The work of a porter is, of course, a part-time occupation and is an opportunity for them to mend their household budget, because the fruits of everyday labour, i.e. harvests or animals bred for sale, are not so profitable.
Some porters, who do a great job and know some English or other foreign languages, are chosen by guides as as assistants or group leaders and provide invaluable help to larger groups of trekkers.
However, the work of a porter is more than that. So far, I haven't met a single porter on my expedition, who wouldn't care about the happiness and well-being of his customers. If they see that you are more tired by the altitude or have any health problems, they are ready to carry your day backpack or even help you by guiding you by the hand.
The work of a porter seems quite simple, but it is inextricably connected with care for human life, so the most important thing for each of them is to reach the destination happily and to return home with a smile. Every porter, after reaching the goal, wants us to run straight down rather than contemplate the mountains and nature, because they simply miss their homes.

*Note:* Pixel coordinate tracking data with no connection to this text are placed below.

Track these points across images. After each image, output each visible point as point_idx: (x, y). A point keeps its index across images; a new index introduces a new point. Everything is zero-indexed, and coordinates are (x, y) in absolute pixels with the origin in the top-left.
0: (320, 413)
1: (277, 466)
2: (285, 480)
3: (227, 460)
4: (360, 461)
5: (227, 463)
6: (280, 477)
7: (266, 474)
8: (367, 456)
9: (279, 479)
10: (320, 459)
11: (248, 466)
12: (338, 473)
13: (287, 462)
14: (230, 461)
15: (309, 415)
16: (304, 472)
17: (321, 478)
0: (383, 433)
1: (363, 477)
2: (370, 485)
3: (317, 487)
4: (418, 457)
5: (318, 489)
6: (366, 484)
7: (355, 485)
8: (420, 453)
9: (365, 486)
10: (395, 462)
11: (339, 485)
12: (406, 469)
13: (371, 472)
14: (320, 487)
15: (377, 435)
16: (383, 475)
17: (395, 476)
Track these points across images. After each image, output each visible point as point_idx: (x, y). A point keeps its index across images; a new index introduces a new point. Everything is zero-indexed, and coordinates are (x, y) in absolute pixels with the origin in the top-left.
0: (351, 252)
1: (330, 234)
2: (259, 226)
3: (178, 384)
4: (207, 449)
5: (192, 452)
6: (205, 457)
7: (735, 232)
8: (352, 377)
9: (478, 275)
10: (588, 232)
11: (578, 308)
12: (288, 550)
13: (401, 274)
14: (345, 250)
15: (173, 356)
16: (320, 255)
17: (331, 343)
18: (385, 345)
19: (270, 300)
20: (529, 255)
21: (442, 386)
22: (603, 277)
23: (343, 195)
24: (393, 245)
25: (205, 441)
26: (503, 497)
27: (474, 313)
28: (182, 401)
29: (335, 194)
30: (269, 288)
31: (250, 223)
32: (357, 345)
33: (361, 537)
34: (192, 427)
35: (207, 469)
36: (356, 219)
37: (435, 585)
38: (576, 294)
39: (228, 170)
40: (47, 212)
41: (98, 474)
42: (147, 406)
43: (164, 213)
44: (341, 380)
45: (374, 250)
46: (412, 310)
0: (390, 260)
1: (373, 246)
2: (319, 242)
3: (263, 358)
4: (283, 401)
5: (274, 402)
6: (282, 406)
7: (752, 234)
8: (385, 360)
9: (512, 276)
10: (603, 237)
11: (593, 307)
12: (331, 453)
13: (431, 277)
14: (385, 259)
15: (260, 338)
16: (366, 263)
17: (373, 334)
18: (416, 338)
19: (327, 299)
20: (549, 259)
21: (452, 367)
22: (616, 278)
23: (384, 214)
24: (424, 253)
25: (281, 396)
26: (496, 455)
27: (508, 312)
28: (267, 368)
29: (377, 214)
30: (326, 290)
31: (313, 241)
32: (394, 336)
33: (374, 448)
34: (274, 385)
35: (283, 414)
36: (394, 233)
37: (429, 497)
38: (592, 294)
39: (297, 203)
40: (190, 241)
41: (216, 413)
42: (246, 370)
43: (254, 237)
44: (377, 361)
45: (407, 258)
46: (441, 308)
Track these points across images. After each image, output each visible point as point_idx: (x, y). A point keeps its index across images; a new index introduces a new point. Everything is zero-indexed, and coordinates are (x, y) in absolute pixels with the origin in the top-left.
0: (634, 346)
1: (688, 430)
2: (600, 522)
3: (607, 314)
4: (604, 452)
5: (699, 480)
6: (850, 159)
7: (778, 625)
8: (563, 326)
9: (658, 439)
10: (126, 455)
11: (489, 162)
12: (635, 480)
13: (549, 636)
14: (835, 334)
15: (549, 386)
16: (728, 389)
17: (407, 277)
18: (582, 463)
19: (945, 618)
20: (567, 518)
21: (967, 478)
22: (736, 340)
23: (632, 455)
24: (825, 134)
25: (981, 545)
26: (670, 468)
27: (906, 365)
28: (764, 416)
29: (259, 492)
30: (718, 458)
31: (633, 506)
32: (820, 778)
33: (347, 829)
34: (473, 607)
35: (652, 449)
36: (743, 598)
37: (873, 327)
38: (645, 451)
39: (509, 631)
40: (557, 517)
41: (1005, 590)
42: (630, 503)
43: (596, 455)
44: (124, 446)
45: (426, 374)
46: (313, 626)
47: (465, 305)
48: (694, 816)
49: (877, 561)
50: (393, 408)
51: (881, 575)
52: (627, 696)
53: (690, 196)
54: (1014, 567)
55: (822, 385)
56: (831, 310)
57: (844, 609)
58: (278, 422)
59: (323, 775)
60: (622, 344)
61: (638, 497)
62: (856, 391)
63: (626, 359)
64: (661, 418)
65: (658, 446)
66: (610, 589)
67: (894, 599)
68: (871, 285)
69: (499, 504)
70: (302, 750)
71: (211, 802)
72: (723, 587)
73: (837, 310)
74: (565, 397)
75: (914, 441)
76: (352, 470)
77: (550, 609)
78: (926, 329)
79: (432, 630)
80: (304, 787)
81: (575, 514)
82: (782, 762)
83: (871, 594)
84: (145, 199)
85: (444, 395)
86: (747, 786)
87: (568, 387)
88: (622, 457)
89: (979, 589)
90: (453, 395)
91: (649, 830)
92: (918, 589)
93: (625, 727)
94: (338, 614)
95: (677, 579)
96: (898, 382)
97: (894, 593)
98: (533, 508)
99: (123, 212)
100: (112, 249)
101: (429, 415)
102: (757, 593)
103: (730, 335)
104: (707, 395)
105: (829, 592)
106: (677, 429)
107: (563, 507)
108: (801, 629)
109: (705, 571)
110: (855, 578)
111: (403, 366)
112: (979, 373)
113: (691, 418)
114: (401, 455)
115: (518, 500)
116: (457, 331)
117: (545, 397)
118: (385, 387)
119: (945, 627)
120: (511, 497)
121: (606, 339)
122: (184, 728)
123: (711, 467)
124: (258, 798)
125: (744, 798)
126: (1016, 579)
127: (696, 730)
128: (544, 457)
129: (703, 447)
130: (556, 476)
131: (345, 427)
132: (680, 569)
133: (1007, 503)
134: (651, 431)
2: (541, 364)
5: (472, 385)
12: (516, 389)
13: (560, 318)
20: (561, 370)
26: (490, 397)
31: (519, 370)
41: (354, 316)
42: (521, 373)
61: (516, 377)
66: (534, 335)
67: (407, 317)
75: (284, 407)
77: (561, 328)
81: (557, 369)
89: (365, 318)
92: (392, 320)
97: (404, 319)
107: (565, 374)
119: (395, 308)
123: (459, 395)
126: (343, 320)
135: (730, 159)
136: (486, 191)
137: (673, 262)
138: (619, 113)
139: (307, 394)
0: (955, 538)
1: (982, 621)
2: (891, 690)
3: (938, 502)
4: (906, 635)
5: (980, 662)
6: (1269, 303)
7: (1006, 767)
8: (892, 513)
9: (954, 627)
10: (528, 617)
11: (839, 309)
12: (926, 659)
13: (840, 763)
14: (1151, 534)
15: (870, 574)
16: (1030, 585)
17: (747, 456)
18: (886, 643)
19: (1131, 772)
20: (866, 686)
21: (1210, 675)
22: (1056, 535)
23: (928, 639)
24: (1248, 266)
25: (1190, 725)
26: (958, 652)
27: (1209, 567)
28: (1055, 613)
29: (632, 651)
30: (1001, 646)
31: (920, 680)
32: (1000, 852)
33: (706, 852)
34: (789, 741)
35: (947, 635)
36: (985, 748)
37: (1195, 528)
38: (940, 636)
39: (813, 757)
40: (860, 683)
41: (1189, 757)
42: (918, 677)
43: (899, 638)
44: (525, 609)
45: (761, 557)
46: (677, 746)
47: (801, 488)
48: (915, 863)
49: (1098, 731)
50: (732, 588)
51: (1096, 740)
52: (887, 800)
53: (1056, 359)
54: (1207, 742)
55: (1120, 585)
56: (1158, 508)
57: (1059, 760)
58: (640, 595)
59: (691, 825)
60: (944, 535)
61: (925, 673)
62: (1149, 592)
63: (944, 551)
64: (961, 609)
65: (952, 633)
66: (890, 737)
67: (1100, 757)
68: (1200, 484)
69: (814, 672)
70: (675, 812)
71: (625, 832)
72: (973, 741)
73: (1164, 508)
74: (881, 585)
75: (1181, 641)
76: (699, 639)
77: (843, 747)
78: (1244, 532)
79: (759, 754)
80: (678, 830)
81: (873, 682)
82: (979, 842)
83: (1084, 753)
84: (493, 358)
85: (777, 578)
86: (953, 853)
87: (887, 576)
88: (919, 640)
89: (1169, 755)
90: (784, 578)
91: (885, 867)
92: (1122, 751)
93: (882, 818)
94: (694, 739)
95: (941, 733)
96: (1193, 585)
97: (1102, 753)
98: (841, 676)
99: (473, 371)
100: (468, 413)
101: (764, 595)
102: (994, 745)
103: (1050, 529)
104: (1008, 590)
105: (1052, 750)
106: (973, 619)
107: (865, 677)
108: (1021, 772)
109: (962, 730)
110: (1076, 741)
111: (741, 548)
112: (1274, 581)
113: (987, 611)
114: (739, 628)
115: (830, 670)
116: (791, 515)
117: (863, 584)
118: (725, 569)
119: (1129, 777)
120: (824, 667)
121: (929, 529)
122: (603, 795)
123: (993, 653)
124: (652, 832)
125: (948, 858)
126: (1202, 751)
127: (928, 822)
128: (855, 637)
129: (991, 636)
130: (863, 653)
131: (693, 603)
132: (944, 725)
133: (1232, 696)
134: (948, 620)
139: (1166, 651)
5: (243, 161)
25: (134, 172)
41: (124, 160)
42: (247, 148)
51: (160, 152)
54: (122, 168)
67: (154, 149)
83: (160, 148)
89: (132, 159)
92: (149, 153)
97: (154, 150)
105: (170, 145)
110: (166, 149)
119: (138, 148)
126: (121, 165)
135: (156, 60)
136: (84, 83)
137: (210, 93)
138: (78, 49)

In fact, anyone who is not able to carry their backpack on their own at high altitudes should understand that a porter is the key to success, a person who enables us to fulfil our dreams and walk the Himalayan trails.
Thanks to porters, trekking is simply easier and more enjoyable. I respect the work of others, but in the case of porters – this respect increases in direct proportion to the altitude
It is customary for tourists to tip the crew, i.e. the guide and the porter, after the trek. Such tips are always an opportunity to say thank you for the hard work of our staff. Let's remember that although on the trek our goals are a bit different, because we make our dream come true and they earn money to support their families, we are one crew on the trail. So let's not forget how helpful they are to us and take care of them in the same way as they do for us, sometimes inviting them for some snacks or a coke.